Indian educational technology company

TalentSprint is a National Stock Exchange (NSE) Group Company, an EdTech Firm headquartered in Hyderabad, India. Its coding boot camps, executive programs, and hybrid digital learning platform use onsite and online learning experiences. TalentSprint partners with academic institutions and corporations to develop and deliver certificate programs in Artificial Intelligence & Machine Learning, Blockchain, FinTech, and Emerging Tech.

== History ==
TalentSprint was started by Santanu Paul, Madhumurty Ronanki and J. A. Chowdary in 2009. Initially, TalentSprint focused on coding boot camps for young graduates starting careers in the IT industry.
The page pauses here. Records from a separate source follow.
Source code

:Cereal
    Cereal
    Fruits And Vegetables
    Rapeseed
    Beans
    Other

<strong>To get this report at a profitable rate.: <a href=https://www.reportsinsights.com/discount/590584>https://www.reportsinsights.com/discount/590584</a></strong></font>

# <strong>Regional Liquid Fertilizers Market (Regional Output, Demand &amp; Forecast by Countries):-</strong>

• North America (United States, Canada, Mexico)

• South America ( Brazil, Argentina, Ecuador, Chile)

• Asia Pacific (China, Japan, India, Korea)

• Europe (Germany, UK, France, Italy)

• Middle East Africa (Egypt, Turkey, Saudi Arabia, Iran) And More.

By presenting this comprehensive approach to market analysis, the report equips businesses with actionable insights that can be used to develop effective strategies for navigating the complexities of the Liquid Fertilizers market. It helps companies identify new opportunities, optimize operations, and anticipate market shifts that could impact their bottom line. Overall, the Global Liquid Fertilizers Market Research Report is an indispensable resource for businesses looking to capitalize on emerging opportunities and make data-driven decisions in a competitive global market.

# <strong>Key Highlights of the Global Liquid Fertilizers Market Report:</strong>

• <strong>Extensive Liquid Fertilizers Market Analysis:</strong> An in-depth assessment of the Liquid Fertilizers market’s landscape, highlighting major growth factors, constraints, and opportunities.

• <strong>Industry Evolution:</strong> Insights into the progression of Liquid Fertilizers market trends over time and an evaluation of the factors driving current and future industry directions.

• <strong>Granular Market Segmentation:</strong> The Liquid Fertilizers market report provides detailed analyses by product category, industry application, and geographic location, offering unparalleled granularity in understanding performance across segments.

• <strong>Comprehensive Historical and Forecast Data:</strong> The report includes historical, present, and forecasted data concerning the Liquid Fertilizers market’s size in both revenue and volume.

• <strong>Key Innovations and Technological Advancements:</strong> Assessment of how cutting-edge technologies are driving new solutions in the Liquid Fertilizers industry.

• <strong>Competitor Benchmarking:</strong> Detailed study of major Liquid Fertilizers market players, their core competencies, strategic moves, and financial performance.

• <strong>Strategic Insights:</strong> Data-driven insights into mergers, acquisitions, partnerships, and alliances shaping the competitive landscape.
Next, it added online job prep programs for banking career aspirants.

TalentSprint started with an initial capital of Rs.2 crore. In 2011, the EdTech firm partnered with the National Skill Development Corporation or NSDC that picked about four percent stake in TalentSprint and raised a debt of Rs.10 crore. In 2012, it raised Rs. 20 crore in series-A equity funding from Nexus Venture Partners (leading India-US Venture Fund).

In April 2025, Accenture agreed to acquire TalentSprint.

==Partner Institutions ==
TalentSprint partners with academic institutions and companies to design, develop, and deliver deep tech certification programs. As of June 2019, the partners include IIIT Hyderabad, IIT Hyderabad, IIM Calcutta, Pegasystems and Google.